小説「新・人間革命」  2月23日 学光23

通教生たちにとってスクーリングの大きな収穫の一つが、全国各地の学友を知ったことであった。

 連絡先を交換し合い、その後、手紙や電話で励まし合う人たちもいた。近くに住む人たち同士が、一緒に勉強するようになったケースもあった。

 当初、通教生の多くが、一人で教科書を読んで学習し、リポートを書き、試験を受けねばならない通信教育を全うするのは、無理なのではないかと、思い悩んでいた。

 しかし、スクーリングでの、懇切丁寧な講義で理解を深め、さらに、友を得たことから、皆、自信と希望をもって、勉学に取り組むことができた。

 トルストイは、次のように記している。

 「人間は他人との交流がなくては、また他人からの働きかけと他人への働きかけがなくては自己を完成することはできないのである」(注)

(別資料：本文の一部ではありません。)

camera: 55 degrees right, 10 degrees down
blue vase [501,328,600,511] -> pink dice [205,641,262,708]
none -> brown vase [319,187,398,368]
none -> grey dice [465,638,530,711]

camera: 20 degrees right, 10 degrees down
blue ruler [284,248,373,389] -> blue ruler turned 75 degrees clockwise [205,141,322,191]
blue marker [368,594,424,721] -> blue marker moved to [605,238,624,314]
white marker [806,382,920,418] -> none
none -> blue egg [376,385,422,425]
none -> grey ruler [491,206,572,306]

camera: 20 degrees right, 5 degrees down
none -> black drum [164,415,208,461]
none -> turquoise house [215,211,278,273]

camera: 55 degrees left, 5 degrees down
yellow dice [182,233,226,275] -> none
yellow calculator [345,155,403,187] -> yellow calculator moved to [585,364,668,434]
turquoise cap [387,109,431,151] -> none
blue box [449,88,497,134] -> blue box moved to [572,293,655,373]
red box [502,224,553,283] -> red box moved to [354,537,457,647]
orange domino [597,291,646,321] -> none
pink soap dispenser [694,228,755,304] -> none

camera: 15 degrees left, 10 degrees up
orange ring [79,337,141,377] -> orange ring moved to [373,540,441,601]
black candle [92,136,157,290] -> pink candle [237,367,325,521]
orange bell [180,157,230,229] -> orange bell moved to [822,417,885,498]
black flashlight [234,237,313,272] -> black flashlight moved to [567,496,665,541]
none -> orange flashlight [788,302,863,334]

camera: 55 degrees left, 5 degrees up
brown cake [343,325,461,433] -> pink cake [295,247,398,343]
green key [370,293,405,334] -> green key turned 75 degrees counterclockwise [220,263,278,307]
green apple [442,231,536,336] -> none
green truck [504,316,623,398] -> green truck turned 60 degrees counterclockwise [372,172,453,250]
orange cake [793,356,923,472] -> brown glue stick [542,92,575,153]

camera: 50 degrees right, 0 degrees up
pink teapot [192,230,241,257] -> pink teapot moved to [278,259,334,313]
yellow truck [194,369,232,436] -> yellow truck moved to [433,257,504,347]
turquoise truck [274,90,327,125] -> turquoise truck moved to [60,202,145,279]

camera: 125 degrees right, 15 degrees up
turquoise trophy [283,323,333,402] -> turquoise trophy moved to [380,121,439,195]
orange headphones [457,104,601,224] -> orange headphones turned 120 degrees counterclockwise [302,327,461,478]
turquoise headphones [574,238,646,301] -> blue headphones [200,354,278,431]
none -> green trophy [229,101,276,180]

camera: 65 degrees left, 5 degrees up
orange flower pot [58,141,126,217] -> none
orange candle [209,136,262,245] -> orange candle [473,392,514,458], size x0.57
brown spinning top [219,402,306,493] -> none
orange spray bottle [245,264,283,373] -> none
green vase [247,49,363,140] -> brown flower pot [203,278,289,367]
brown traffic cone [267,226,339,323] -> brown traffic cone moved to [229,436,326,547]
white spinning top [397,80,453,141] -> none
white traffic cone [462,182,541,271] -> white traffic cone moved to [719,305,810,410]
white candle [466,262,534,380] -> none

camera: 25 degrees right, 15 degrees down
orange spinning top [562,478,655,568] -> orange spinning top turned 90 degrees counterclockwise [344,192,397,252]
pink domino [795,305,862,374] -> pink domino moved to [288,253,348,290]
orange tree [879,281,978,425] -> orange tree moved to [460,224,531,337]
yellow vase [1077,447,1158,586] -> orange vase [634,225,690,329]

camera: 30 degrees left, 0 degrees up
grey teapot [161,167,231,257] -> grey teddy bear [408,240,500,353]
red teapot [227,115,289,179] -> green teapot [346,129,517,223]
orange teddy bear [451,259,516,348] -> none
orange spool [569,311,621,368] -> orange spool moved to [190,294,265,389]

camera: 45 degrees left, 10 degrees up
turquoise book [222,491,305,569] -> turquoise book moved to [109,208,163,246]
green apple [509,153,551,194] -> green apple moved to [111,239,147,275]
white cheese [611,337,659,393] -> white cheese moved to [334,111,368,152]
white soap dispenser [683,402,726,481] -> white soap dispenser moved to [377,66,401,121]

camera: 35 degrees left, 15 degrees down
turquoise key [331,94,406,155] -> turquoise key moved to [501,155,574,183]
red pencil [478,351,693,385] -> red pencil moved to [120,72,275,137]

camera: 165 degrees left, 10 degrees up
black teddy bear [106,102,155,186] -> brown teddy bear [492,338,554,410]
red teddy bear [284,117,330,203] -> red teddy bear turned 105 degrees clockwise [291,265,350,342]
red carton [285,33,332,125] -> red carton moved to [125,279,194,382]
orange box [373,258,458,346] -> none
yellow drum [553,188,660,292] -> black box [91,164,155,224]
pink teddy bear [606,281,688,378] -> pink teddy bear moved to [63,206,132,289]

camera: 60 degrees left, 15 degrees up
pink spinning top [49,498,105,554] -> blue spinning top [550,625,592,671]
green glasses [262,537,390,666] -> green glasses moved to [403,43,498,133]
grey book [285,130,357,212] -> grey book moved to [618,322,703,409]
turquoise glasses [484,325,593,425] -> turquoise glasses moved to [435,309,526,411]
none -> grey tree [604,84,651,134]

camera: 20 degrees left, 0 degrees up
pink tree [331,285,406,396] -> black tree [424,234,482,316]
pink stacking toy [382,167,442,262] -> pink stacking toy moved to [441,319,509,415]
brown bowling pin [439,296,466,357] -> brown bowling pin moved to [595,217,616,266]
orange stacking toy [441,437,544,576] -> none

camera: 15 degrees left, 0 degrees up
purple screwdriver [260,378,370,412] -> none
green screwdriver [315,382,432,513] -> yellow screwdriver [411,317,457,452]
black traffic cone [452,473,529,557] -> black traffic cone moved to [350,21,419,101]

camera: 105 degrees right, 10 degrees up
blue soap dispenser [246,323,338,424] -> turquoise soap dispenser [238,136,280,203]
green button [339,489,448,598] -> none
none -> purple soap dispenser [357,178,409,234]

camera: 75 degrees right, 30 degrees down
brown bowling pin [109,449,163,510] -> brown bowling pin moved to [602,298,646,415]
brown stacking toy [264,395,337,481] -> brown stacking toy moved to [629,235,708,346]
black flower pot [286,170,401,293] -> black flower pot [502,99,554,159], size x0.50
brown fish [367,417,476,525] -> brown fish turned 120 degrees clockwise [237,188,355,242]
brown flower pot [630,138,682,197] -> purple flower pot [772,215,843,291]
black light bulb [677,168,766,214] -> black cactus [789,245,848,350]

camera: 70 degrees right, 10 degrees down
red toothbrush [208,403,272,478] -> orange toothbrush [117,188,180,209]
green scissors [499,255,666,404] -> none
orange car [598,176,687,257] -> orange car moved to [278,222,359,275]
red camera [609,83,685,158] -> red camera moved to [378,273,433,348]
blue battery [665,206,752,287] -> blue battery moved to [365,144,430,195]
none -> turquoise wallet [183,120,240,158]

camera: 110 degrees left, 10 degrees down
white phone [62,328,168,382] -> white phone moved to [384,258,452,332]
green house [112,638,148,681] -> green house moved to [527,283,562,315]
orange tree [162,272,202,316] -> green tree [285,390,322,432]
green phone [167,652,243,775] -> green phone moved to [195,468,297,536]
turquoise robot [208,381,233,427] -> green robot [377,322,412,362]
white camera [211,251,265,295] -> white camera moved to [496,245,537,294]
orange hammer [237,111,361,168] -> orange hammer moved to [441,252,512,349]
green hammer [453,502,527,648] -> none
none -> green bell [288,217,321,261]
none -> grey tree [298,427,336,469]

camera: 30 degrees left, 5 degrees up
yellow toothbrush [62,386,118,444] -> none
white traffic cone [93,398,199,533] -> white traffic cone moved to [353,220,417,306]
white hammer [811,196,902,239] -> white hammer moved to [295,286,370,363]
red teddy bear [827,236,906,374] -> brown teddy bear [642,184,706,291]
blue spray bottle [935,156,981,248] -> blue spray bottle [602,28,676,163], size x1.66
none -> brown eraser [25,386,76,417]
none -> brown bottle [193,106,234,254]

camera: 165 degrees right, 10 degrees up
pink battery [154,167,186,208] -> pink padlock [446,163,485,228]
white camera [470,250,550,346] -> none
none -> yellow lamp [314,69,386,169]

 友情という絆を結ぶなかで、個人のもつ勇気が、力が、発揮されるのである。

 九月から十一月までは、日曜などの休日に行われる秋期スクーリングが実施された。

 まとまって休みが取れず、夏期スクーリングに参加できない人たちも、このスクーリングで単位を修得することができる。

 授業の開始は、午前九時である。未明に起き、二時間、三時間がかりで通って来る人もいた。

また、月曜から土曜まで働き、夜行列車や夜行バス等を使って、地方から来る人もいた。蓄積する疲労に音をあげたくなることもあったが、同じ境遇で頑張る学友との出会いが力となった。

 十月三日には、初の秋期試験が行われた。

 学生の便宜を図り、東京の創価大学をはじめ、北海道、宮城、愛知、大阪、広島、福岡など、全国十八会場で実施された。

 どの会場も、試験に挑む通教生たちの表情は、真剣そのものであった。学び、挑戦する人は美しい。向上心には高貴さがある。